-- Document excerpt follows --

CES 2010: it has a pulse

Just finished my first day at the 2010 Consumer Electronics Show. The aisles are packed, at times so much so you can’t get through. But there are no exhibits in the huge Sands center this year, several of the areas in the back of the South Hall are blocked off, and one of the ballrooms usually used for the Hilton International pavilions is dark. In the main hall, OEM no-names share the prime spots with the likes of LG and Panasonic. My guess is that exhibitors panicked and stayed away while significantly more attendees are here than last year, signaling their intent to lift us out of our gloom.

According to show sponsor CEA, consumer electronics sales were off 7.8% in 2009 yet with higher volume led by bargain hunters. Sales for 2010 are projected to be up “slightly” from this terrible level. So it was interesting to see what attracted the most attention at the show.

Most popular trend that is going nowhere: 3D TV. Everybody is standing in lines to get into the theater rooms and see it but my prediction is, this is like the hot girl you’re never going to bring home to meet mom. Once the 3D glasses get stepped on or lost in the couch cushions, the party is over.  (One vendor, TCL, shows a Fresnel lens type 3D where the picture is slightly different as you sift your vision, and doesn’t require glasses, but it doesn’t really have the drama of the polarized glasses kind.)

-- Document excerpt concluded --
-- Data excerpt follows --

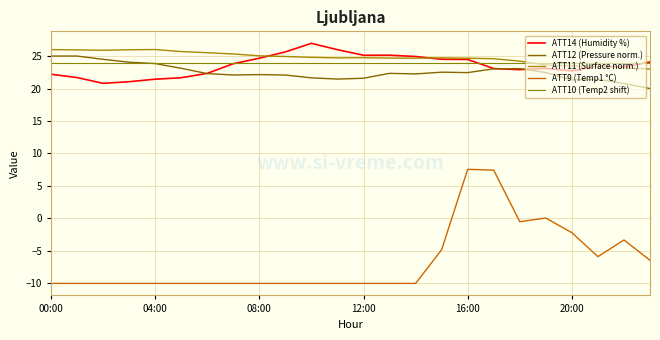

What are all the series names shown in the legend?

ATT14 (Humidity %), ATT12 (Pressure norm.), ATT11 (Surface norm.), ATT9 (Temp1 °C), ATT10 (Temp2 shift)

-- Data excerpt concluded --

**Activity**
In the CES 2010 report, by what percentage did consumer electronics sales fall in 2009, according to the CEA?

**Exercise answer**
7.8%